Why silicon crystals lose their 'edge'
Physicists have discovered a mechanism that forces sharp edges on the surface of a silicon crystal to become rounded, and have described this rounding in detail for the first time.
The finding holds implications for the shape of other crystals used in the semiconductor industry, and might one day lead to templates for manufacturing tiny electronic parts, said William F Saam, professor and chairman of the Department of Physics at Ohio State University.
For instance, scientists could use this information to make patterns for wires that measure only a few nanometres across, or even smaller semiconductors called quantum dots.
Saam and Vivek B Shenoy, an assistant professor at Brown University, derived equations which revealed a previously unknown series of phase transitions - lines and points along the crystal surface that signal how atoms were forced to rearrange themselves to maintain stability.
The kind of stability in question is called thermal equilibrium, Saam explained, and most solid objects can only reach complete equilibrium after they've been held at a fixed temperature for a very long time.
The results suggest that any crystal - even a cut diamond - would eventually lose its sharp edges given enough time.
Saam said that he was surprised by the findings.
"Our results clearly illustrate that you cannot have sharp edges in any crystals that are at thermal equilibrium," he said.
"The edges have to be round, and round in very special ways."

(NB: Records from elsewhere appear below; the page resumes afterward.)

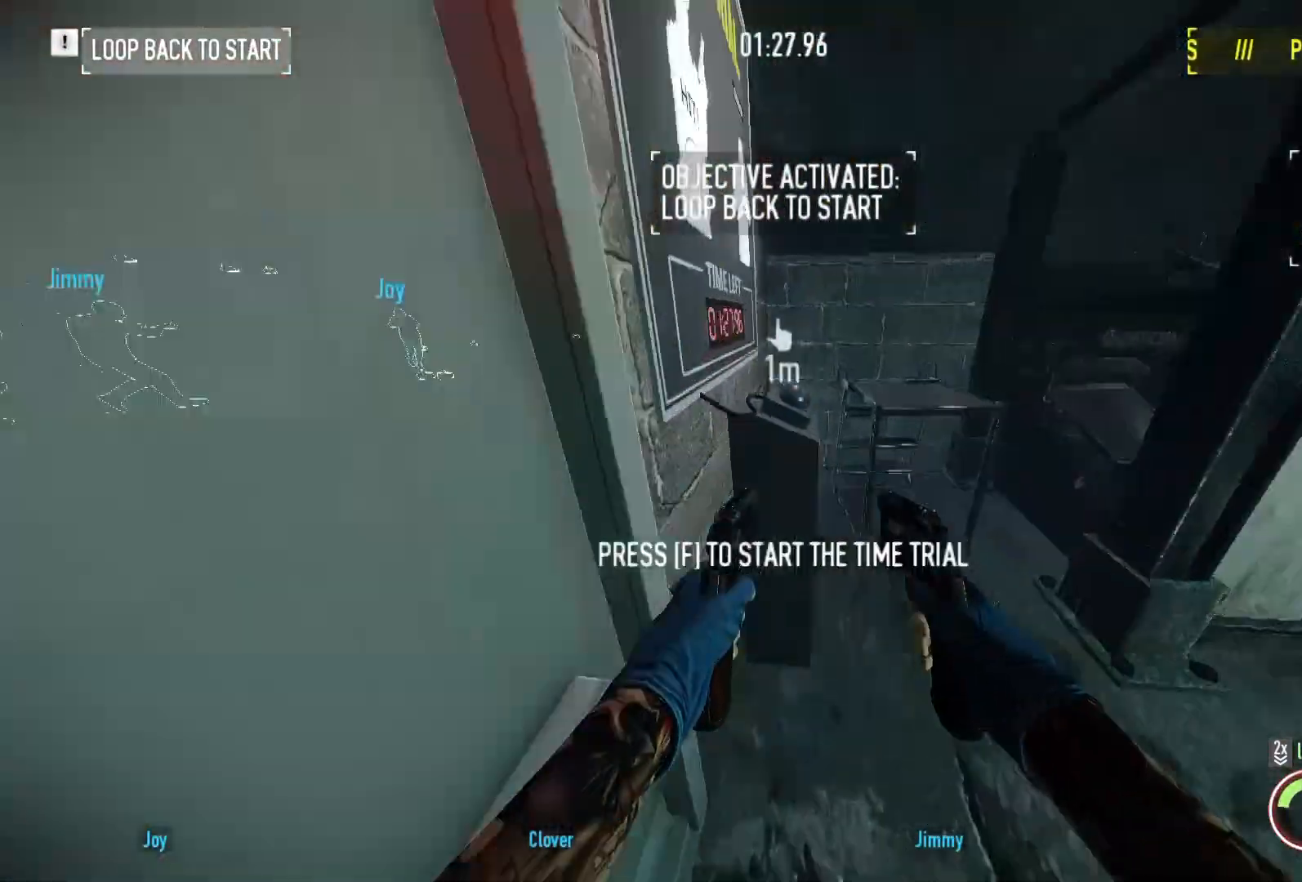
{"keys": ["f"], "mouse": [], "events": [[100, "f", "up"], [167, "f", "down"], [233, "f", "up"], [267, "a", "up"], [267, "w", "up"], [333, "f", "down"]]}
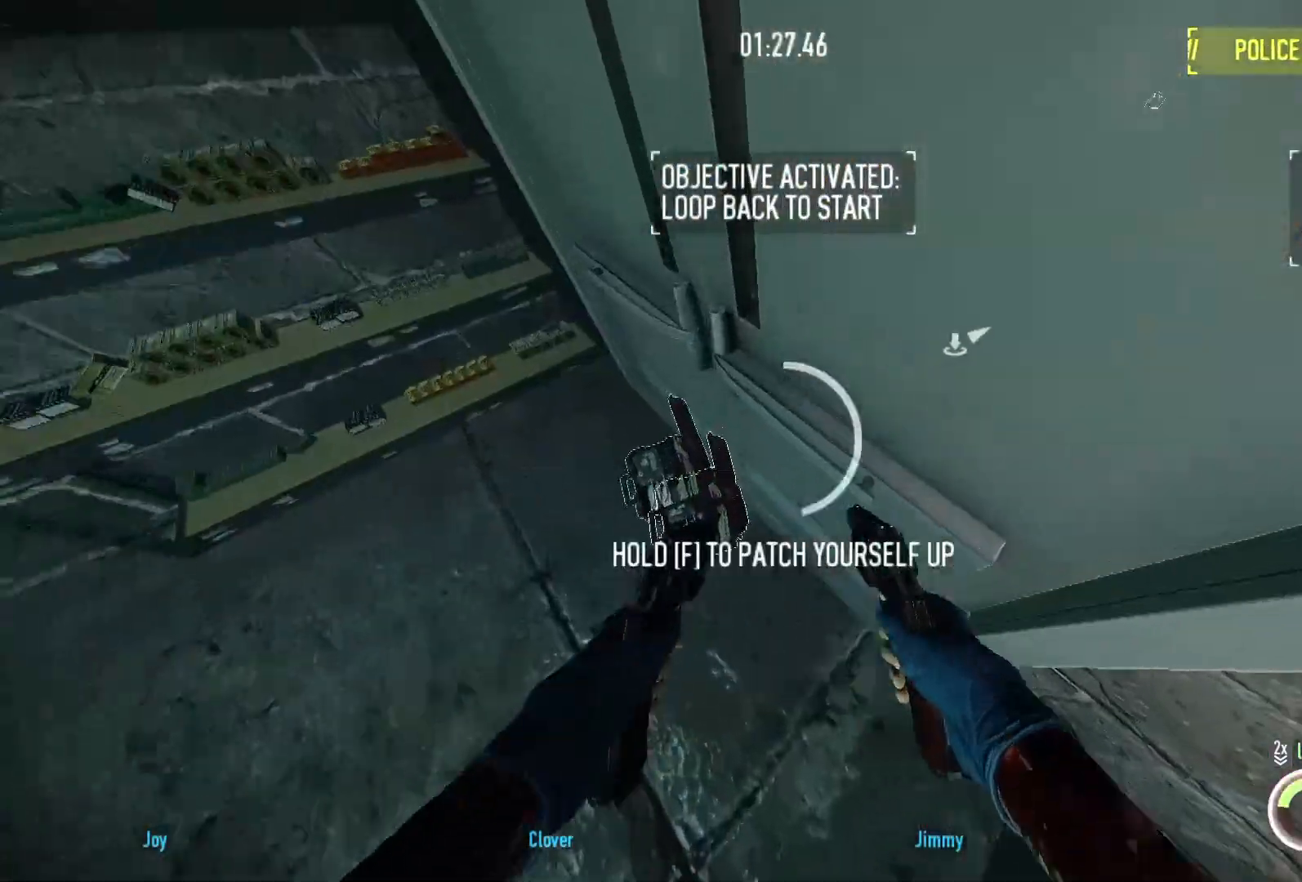
{"keys": [], "mouse": [], "events": [[167, "a", "down"], [167, "w", "down"], [367, "f", "up"], [401, "w", "up"], [434, "a", "up"]]}
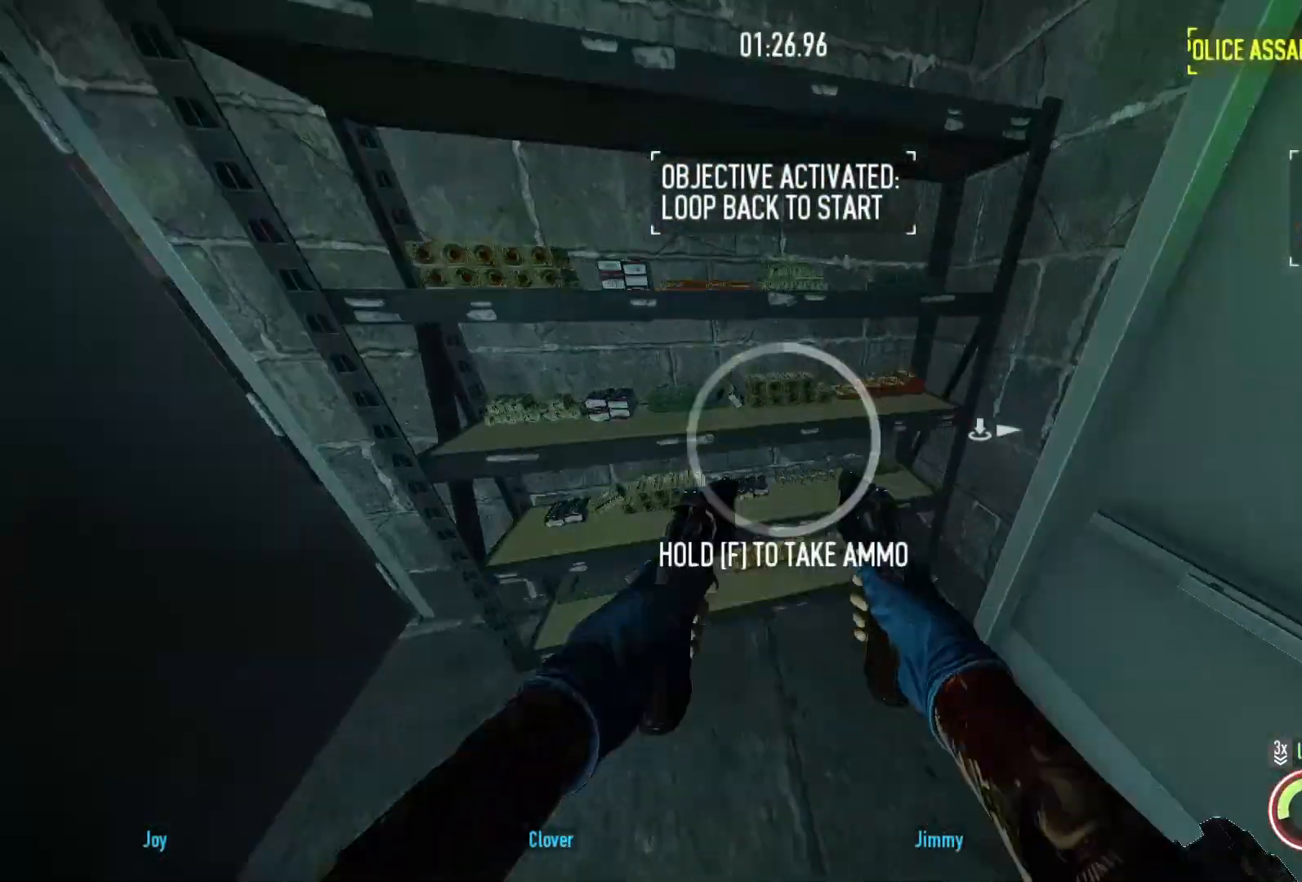
{"keys": ["f"], "mouse": [], "events": [[233, "f", "down"]]}
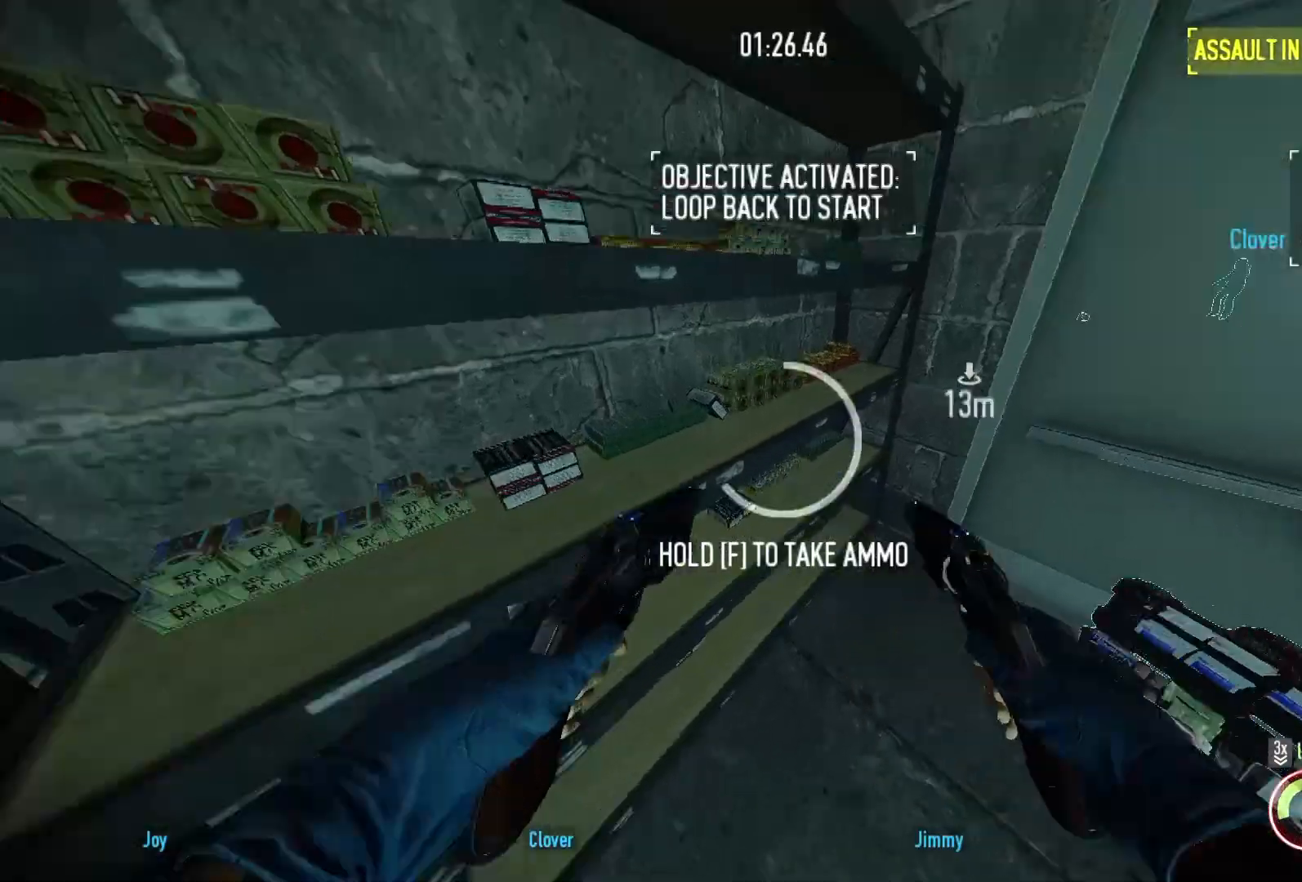
{"keys": ["w"], "mouse": [], "events": [[100, "w", "down"], [234, "f", "up"], [301, "d", "down"], [434, "a", "down"], [434, "d", "up"], [501, "a", "up"]]}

The Ohio State physicists examined data from experiments conducted in the mid-1990s, when scientists at the Massachusetts Institute of Technology heated silicon crystals to temperatures higher than 1000 K.
As the silicon cooled, particular surfaces organised themselves into series of parallel ridges, each smaller than a micron.
Saam was intrigued by the behaviour of the silicon crystals, because the material had obviously undergone some kind of phase transition that rearranged atoms on the surface, he said.
To explain what a phase transition is, Saam offered an example. When water freezes into ice, it changes from a liquid phase into a solid phase. Materials such as silicon can undergo phase transitions, too, when the atoms adjust to maintain equilibrium with some internal or external force.
The MIT scientists concluded that their silicon crystals had changed shape because different surface phases existed together simultaneously along edges, but Saam disagreed.
"While it's true that different phases can co-exist - a glass of ice water is a good example - I just didn't think that's what was happening in this case," Saam said.
In an extension of earlier work by a Russian scientist, he and Shenoy discovered a series of phase transitions associated with edge rounding.
They derived equations to describe the physical forces at play on the surface of the crystal, noting that at any time, the steps on a silicon surface may attract or repel each other, depending on which forces are dominant.
"It looks like the process of reaching thermal equilibrium causes silicon to undergo not one transition, but a series of transitions from one facet to another as ridges organise and reorganise." Saam said.
The findings should hold true for any crystal structure that has reached thermal equilibrium. For a diamond left untouched at room temperature, the process would take centuries.
Some such changes can still be seen in everyday life, however: a pane of glass in a very old window will thicken towards the bottom, because gravity pulls the atoms in the glass downward over time.
The glass flows like a liquid, but because it flows very slowly, the change isn't visible to the naked eye.
The MIT scientists fast-forwarded the process for silicon by heating the material and cooling it, Saam said.
In particular, he feels that scientists can apply his theories to materials other than silicon, for example gallium arsenide, platinum and gold - all elements that can play a significant role in the manufacturing of electrical components.
By controlling certain forces, scientists could control the size of the ridges on the crystal, he said.
Next, Saam wants to extend these ideas to study another unusual silicon surface produced by the MIT scientists - a surface of tiny, interlocking pyramids. While simple ridges could make good templates for nanowires, the valleys between pyramids could serve as cradles for quantum dots.